Why is this asked in interviews?

Meta, Amazon, and Google ask this because it requires implementing all 8 symmetry transformations on a set of relative coordinates and then canonicalizing to a minimum representative. The array, matrix, union find, BFS, hash table, sorting, hash function, and DFS interview pattern is all exercised here.

Algorithmic pattern used

DFS + 8 transformations + canonical normalization. After DFS, collect the set of relative coordinates (dr, dc) for each island. Apply all 8 transformations: (r,c), (-r,c), (r,-c), (-r,-c), (c,r), (-c,r), (c,-r), (-c,-r). For each transformed set, normalize by shifting so the minimum row and column are 0. Sort each transformed set. Take the lexicographically smallest sorted set as the canonical representation. Add to a set of canonical shapes.

Example explanation

Island with cells at offsets: [(0,0),(0,1),(1,0)] (L-shape). After rotation 90°: [(0,0),(1,0),(0,-1)] → normalized: [(0,0),(0,1),(1,0)] (same L-shape in different orientation). All 8 transformations yield either the L-shape or its mirror. Both are counted as the same distinct island. Canonical representation = sorted minimum.

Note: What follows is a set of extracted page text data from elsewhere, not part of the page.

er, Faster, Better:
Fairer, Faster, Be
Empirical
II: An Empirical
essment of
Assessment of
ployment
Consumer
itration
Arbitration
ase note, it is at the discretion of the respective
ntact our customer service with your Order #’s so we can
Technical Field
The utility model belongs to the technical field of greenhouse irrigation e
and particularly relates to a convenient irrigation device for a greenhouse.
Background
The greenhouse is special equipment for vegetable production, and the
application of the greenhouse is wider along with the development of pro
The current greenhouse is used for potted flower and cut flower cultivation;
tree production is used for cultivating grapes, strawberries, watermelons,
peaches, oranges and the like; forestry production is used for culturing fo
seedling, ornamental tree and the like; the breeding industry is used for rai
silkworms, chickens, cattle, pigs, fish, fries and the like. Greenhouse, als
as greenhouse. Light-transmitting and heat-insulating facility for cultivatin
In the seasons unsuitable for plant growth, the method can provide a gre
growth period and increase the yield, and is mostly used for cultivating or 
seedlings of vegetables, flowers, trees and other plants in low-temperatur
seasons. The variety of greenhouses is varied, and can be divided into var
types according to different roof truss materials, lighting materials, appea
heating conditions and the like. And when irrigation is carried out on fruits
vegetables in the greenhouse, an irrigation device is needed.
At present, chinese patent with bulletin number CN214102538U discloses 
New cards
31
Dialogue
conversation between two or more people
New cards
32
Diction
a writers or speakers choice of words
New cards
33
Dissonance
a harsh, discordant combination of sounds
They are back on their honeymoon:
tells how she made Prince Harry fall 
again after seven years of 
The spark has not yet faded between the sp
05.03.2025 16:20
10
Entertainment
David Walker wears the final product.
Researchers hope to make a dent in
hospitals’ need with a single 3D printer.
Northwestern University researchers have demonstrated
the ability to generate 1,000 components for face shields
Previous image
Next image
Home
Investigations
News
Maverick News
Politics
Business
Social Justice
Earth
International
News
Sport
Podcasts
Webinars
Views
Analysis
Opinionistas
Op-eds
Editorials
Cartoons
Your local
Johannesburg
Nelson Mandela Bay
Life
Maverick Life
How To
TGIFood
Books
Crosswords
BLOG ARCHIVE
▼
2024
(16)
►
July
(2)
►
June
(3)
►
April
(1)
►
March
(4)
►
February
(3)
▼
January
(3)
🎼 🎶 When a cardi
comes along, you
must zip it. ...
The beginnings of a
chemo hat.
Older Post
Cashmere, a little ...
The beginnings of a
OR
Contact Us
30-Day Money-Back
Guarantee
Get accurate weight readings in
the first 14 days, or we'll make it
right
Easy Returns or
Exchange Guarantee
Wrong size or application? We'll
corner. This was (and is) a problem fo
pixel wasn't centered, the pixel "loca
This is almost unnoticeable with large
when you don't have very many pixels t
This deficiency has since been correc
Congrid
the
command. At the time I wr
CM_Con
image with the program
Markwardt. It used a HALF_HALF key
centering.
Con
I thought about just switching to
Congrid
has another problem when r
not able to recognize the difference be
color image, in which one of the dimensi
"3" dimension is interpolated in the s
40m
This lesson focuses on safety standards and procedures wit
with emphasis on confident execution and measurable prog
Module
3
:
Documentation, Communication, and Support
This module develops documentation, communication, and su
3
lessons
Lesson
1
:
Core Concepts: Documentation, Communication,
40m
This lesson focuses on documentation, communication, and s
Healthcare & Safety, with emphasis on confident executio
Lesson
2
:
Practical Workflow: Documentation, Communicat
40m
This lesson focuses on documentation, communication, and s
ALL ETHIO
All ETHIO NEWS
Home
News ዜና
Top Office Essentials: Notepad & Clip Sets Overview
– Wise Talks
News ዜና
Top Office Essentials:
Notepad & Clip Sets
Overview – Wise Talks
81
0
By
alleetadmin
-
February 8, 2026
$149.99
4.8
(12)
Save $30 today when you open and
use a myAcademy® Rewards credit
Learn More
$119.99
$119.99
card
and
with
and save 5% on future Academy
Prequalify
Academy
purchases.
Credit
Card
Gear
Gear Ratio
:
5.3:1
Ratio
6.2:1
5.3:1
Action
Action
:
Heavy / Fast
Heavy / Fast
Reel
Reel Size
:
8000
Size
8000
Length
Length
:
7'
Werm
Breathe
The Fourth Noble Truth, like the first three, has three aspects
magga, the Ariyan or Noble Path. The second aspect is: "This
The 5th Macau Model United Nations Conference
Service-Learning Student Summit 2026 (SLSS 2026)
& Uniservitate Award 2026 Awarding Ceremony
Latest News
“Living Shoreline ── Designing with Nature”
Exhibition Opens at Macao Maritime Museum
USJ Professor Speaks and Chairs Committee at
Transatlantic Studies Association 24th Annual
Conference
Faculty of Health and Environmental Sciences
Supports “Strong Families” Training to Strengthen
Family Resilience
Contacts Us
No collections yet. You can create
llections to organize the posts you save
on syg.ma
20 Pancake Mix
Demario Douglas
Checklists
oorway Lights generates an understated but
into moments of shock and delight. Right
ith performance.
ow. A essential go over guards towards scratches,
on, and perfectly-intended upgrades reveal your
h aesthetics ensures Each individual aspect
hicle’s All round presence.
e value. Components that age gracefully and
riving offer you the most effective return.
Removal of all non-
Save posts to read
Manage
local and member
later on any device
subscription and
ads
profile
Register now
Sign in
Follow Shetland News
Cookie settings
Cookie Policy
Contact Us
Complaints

Common mistakes candidates make

  • Only applying rotations but forgetting reflections (8 total, not 4).
  • Incorrect normalization (forgetting to shift to minimum row and column).
  • Using floating-point rotation formulas instead of discrete (r,c) transformations.
  • Sorting individual coordinates instead of the full set.

Interview preparation tip

Symmetry normalization is a pattern that appears in shape uniqueness problems, crystal structure analysis, and puzzle solving. The 8 transformations of a 2D shape are: all combinations of (±r, ±c) and (±c, ±r). After applying each, normalize to the minimum bounding corner. Sort the resulting coordinate list. The smallest lexicographic version is the canonical form. Practice this on simpler cases (only 4 rotations) before tackling all 8 transformations.